JaidedAI / EasyOCR

Ready-to-use OCR with 80+ supported languages and all popular writing scripts including Latin, Chinese, Arabic, Devanagari, Cyrillic and etc.
Apache License 2.0
23.76k stars 3.11k forks source link

Not been able to run easyocr in spark udf #764

Open patilauminfi opened 2 years ago

patilauminfi commented 2 years ago

Hi, I am trying to run the easyocr in spark udf function. (Actually there is also another pandas apply function in that udf function). When i run the script I get following error.

Caused by: org.apache.spark.api.python.PythonException: Traceback (most recent call last):
  File "/tmp/ipykernel_4537/530021952.py", line 107, in get_parsed_output
  File "/home/centos/.local/lib/python3.8/site-packages/pandas/core/frame.py", line 8839, in apply
    return op.apply().__finalize__(self, method="apply")
  File "/home/centos/.local/lib/python3.8/site-packages/pandas/core/apply.py", line 727, in apply
    return self.apply_standard()
  File "/home/centos/.local/lib/python3.8/site-packages/pandas/core/apply.py", line 851, in apply_standard
    results, res_index = self.apply_series_generator()
  File "/home/centos/.local/lib/python3.8/site-packages/pandas/core/apply.py", line 871, in apply_series_generator
    results[i] = results[i].copy(deep=False)
  File "/home/centos/.local/lib/python3.8/site-packages/pandas/core/apply.py", line 138, in f
    return func(x, *args, **kwargs)
  File "/tmp/ipykernel_4537/1144331222.py", line 32, in crop_save
  File "/home/centos/.local/lib/python3.8/site-packages/easyocr/easyocr.py", line 400, in readtext
    result = self.recognize(img_cv_grey, horizontal_list, free_list,\
  File "/home/centos/.local/lib/python3.8/site-packages/easyocr/easyocr.py", line 330, in recognize
    result0 = get_text(self.character, imgH, int(max_width), self.recognizer, self.converter, image_list,\
  File "/home/centos/.local/lib/python3.8/site-packages/easyocr/recognition.py", line 206, in get_text
    result1 = recognizer_predict(recognizer, converter, test_loader,batch_max_length,\
  File "/home/centos/.local/lib/python3.8/site-packages/easyocr/recognition.py", line 101, in recognizer_predict
  File "/home/centos/.local/lib/python3.8/site-packages/torch/nn/modules/module.py", line 1751, in eval
    return self.train(False)
  File "/home/centos/.local/lib/python3.8/site-packages/torch/nn/modules/module.py", line 1732, in train
  File "/home/centos/.local/lib/python3.8/site-packages/torch/nn/modules/module.py", line 1732, in train
  File "/home/centos/.local/lib/python3.8/site-packages/torch/nn/modules/module.py", line 1732, in train
  [Previous line repeated 1 more time]
  File "/home/centos/.local/lib/python3.8/site-packages/torch/nn/modules/module.py", line 1731, in train
    for module in self.children():
  File "/home/centos/.local/lib/python3.8/site-packages/torch/nn/modules/module.py", line 1618, in children
    for name, module in self.named_children():
  File "/home/centos/.local/lib/python3.8/site-packages/torch/nn/modules/module.py", line 1636, in named_children
    for name, module in self._modules.items():
  File "/home/centos/.local/lib/python3.8/site-packages/torch/nn/modules/module.py", line 1185, in __getattr__
    raise AttributeError("'{}' object has no attribute '{}'".format(
AttributeError: 'LinearPackedParams' object has no attribute '_modules'

I am using Centos 7 Python 3.8 torch version - 1.11.0+cu102 torchvision version - 0.12.0+cu102

Can anyone pls help?

s39674 commented 2 years ago

Hi @patilauminfi Do you have any reproducing code that I can run?
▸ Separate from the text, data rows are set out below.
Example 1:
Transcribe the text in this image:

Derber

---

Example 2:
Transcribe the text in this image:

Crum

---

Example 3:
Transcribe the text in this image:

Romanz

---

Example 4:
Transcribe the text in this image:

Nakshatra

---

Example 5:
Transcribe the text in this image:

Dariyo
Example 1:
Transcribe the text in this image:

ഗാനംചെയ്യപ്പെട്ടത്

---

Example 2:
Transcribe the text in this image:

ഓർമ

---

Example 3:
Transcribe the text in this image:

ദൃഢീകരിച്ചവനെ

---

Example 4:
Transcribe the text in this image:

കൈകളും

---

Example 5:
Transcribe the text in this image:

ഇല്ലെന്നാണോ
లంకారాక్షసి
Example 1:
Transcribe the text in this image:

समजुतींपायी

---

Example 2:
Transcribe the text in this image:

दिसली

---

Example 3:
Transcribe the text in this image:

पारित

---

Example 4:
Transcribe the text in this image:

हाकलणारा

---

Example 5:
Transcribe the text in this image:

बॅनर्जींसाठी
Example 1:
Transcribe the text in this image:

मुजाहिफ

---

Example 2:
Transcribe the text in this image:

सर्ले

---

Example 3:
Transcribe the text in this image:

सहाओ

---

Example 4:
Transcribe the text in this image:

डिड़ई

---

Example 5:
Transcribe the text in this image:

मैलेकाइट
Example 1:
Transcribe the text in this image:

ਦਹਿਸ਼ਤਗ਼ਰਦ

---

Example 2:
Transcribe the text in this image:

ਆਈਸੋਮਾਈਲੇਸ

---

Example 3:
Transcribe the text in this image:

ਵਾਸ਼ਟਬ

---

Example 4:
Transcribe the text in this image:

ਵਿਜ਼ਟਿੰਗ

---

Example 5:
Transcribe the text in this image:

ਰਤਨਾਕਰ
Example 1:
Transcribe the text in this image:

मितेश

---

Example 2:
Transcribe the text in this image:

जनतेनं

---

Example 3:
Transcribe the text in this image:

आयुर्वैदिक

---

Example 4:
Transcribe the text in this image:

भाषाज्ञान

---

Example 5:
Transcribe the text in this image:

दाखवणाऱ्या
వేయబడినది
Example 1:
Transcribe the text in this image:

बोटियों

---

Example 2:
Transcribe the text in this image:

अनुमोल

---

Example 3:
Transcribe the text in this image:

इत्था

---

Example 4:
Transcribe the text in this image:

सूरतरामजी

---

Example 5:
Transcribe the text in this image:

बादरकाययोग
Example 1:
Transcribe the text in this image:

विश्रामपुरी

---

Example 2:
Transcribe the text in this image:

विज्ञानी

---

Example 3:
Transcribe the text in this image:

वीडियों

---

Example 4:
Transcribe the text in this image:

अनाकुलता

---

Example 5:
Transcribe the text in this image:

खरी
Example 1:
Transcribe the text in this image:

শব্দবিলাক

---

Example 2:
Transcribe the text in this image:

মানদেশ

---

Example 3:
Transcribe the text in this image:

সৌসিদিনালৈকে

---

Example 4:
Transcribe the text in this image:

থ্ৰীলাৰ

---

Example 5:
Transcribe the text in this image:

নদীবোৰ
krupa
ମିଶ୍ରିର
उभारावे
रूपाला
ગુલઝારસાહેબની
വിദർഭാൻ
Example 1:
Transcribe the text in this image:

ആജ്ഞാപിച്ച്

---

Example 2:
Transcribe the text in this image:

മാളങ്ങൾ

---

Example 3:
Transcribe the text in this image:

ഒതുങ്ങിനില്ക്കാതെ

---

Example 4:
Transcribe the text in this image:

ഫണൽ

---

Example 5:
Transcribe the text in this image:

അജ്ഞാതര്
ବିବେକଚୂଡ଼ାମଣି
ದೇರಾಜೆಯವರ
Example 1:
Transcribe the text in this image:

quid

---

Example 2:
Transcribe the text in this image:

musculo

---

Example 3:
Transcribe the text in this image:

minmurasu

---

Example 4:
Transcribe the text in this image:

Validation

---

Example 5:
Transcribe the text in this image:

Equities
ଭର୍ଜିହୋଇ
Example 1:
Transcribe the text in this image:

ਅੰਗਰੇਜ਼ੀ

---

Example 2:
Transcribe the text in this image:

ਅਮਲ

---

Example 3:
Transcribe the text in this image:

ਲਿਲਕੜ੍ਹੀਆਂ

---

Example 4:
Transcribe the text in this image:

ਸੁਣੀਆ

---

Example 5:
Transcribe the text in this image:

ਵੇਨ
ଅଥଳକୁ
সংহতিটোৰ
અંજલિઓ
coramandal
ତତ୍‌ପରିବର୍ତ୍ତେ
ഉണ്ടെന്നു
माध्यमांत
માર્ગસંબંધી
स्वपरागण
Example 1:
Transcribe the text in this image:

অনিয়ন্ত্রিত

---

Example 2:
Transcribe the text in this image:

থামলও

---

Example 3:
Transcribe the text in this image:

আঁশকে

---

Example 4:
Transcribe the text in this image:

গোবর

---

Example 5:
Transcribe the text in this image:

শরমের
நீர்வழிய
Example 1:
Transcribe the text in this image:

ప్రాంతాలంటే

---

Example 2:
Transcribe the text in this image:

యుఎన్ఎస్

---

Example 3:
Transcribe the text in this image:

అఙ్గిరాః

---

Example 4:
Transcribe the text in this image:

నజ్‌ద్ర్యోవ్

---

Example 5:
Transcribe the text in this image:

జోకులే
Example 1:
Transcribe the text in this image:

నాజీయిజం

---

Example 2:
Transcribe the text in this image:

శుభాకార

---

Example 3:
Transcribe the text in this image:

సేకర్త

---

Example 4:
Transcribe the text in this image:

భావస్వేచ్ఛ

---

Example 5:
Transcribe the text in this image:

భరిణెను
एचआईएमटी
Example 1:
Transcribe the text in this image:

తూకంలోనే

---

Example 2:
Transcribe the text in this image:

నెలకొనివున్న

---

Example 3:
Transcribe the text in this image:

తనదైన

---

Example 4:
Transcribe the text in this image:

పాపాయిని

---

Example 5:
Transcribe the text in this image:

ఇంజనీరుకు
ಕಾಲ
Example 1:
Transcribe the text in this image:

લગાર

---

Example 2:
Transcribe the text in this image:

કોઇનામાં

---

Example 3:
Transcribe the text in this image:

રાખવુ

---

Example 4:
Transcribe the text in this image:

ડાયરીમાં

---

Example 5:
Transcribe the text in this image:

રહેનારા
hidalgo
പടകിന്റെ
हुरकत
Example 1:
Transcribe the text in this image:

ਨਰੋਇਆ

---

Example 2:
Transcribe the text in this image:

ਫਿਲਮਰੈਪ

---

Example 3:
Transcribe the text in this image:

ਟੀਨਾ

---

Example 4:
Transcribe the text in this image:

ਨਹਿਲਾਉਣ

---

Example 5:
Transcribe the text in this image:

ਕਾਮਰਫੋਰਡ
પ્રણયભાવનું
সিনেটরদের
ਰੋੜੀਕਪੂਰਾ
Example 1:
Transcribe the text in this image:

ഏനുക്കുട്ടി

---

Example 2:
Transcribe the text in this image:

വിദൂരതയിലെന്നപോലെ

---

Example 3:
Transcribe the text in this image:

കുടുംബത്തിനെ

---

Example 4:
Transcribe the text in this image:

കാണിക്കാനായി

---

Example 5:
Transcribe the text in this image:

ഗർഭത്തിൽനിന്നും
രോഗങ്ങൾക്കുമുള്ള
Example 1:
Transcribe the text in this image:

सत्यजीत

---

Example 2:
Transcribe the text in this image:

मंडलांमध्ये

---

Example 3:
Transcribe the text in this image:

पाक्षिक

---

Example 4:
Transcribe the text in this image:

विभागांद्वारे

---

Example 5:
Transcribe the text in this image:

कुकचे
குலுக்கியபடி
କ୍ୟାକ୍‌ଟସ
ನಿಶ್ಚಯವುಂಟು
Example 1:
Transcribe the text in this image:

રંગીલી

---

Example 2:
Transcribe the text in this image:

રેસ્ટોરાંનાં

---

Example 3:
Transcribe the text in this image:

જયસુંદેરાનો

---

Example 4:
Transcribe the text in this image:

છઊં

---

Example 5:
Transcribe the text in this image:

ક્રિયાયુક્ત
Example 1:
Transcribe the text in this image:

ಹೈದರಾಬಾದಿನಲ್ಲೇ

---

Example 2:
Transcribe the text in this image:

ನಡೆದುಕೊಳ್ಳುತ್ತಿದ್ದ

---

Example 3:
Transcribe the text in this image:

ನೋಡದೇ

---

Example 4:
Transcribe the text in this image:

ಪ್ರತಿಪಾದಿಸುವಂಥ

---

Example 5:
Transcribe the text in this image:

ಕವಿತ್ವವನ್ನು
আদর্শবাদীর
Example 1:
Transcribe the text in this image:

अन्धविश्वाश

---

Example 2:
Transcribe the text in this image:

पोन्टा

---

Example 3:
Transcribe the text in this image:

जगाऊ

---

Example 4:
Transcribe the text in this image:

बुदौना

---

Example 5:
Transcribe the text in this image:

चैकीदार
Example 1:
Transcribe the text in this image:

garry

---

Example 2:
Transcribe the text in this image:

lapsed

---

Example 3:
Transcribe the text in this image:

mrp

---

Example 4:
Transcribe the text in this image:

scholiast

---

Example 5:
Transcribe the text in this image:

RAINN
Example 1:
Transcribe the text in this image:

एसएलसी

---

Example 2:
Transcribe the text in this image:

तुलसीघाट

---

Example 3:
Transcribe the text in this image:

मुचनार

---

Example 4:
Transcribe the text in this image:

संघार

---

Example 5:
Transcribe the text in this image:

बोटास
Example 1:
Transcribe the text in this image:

patilauminfi commented 2 years ago

Hi @s39674 When I run following function in spark udf function it throws this error:

import easyocr
from io import BytesIO
reader = easyocr.Reader(['en'])

def crop_save(img):

    return txt

You can take following file for reference.

U05A11P10 pdf_12_13 `

zba18 commented 2 years ago

I get the same error

kristenfed commented 1 year ago

Hi @patilauminfi I recently faced the same problem. Only when i set parameter quantize=False for Reader, it worked for me.